A rischiare di dovere pagare la cifra a sei zeri sarebbero gli imputati, tra i quali c’è però anche il proprietario del club, Antonino Pulvirenti. Ma per ora il tutto resta solo un’ipotesi. L’ammontare della richiesta sarebbe stata giustificata dalla concessionaria austriaca «come danno patrimoniale e morale – spiega Giardino – sulla base degli importi che la Sks 365 avrebbe corrisposto per le puntate sulle partite che sarebbero state alterate, sia perché sostiene che queste vicende abbiano fatto diminuire il numero di scommettitori». La società che si occupa anche di gioco online è stata ammessa dalla giudice Francesca Cercone tra le parti civili nel procedimento penale che ha già portato al rinvio a giudizio di tutti gli imputati. Tuttavia, a distanza di un anno da quella decisione, la fase dibattimentale non ha ancora fattivamente avuto il via.

Richieste risarcitorie molto più esigue, quasi simboliche, sono invece quelle di tifosi e abbonati. Ieri avrebbe dovuto celebrarsi la prima udienza del processo, già rinviata lo scorso novembre per difetto di notifica. A causa dello sciopero degli avvocati penalisti, la seduta è stata ulteriormente posticipata al prossimo novembre. Un appuntamento che potrebbe riservare delle novità riguardanti proprio le parti civili ammesse al processo, e quindi anche l’ammontare del risarcimento danni chiesto agli imputati. «Chiederemo l’estromissione delle parti civili, sia di quelle ammesse nel corso della fase preliminare sia di quelle che potrebbero costituirsi ora», anticipa l’avvocata del Calcio Catania.

A chiedere risarcimenti per la vicenda delle presunte combine – che secondo l’accusa riguarderebbero sei partite del campionato di B 2014/15 – sono anche tifosi rossazzurri, scommettitori, abbonati allo stadio o alle pay-Tv. «Le richieste risarcitorie dei tifosi e degli abbonati vanno dalle spese sostenute per acquistare il biglietto della partita, all’importo giocato in una scommessa», aggiunge. Ci sarebbe persino chi ha scelto di costituirsi parte civile per recuperare la cifra, che pare simbolica, di cinque euro. In ogni caso, come specificato, non sarebbe il Calcio Catania a dovere sborsare queste somme. I potenziali rischi derivanti dal processo, per il club sono altri. «Il Catania rischia l’applicazione delle sanzioni interdittive, anche di tipo pecuniario, previste dalla legge – puntualizza Giardino – Speriamo di evitarle anche per non gravare su una società che, in considerazione delle vicende che sono occorse, sicuramente non avrebbe bisogno di questo ulteriore peso».
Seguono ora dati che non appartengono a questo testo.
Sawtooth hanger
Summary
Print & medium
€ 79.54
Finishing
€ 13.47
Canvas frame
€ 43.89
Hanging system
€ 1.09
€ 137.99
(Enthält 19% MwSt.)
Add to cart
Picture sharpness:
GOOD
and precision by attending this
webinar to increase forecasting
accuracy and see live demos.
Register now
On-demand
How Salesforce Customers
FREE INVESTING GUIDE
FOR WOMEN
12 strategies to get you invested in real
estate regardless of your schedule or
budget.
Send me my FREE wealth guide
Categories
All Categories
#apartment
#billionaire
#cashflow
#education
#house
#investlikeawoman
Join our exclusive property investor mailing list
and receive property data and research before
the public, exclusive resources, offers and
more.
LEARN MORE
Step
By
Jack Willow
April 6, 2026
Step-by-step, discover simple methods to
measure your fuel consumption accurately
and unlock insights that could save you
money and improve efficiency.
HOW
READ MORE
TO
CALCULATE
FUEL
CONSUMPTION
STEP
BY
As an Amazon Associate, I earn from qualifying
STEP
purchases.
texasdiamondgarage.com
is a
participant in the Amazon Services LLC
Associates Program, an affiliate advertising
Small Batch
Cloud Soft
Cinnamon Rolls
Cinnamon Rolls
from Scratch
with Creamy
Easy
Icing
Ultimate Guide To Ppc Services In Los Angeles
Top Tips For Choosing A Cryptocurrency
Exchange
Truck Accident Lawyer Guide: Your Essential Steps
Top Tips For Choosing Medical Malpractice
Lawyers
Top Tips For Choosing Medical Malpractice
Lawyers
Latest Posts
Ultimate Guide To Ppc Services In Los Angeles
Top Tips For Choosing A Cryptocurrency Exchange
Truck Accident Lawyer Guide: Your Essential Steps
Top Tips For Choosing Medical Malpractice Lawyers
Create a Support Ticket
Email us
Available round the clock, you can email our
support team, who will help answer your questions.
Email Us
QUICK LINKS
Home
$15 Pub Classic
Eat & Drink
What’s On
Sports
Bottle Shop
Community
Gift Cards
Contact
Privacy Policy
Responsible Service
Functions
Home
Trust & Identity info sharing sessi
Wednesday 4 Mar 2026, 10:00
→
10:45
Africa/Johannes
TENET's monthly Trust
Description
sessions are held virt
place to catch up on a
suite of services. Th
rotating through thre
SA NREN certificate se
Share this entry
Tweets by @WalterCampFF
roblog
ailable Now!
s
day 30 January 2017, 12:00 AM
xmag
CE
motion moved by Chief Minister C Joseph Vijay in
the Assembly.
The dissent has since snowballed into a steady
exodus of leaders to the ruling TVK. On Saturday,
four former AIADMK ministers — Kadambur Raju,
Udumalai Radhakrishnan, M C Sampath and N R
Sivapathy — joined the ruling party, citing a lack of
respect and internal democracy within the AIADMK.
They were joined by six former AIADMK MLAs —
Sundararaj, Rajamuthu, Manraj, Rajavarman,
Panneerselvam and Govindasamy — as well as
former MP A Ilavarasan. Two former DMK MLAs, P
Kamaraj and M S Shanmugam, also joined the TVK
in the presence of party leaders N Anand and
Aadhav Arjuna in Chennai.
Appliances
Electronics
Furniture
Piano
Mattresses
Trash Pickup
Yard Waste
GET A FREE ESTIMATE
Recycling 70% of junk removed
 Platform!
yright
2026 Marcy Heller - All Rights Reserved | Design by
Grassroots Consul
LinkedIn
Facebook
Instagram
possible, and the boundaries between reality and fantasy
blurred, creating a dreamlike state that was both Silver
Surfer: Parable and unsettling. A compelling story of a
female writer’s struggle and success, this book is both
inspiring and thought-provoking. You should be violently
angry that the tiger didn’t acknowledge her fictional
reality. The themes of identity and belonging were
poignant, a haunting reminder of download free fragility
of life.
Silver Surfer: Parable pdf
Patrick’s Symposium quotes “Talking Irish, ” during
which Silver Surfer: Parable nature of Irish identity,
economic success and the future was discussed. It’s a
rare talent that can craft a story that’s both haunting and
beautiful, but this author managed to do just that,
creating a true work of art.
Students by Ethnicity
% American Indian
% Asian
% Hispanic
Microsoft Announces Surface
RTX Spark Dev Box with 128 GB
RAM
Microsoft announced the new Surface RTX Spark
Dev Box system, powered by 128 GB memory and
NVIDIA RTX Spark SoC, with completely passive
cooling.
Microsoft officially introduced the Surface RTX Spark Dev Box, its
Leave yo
Nello specifico, l’accusa mossa dal pubblico ministero al club riguarda «il reato associativo, in relazione alle contestazioni mosse a Pulvirenti, Delli Carri e Cosentino. Mentre la società, secondo la legge, non può rispondere delle singole frodi sportive». La linea difensiva del Calcio Catania, al processo, sarà in parte la stessa del patron Pulvirenti. A sostenere quest’ultima è Giovanni Grasso, titolare dello studio legale del quale fa parte anche Giardino. «Ci sono delle questioni preliminari che sono comuni – spiega l’avvocata – Riguardano la formulazione del capo d’imputazione, che abbiamo ritenuto particolarmente generica. E poi ce n’è un’altra più specifica, che riguarda solo la società, sempre relativa al capo di imputazione, che però preferisco non anticipare». L’obiettivo è quello di stoppare il processo: «Crediamo che ci siano dei problemi di fondo nell’impostazione del processo, che siamo certi possano venire fuori nel corso dell’istruttoria dibattimentale».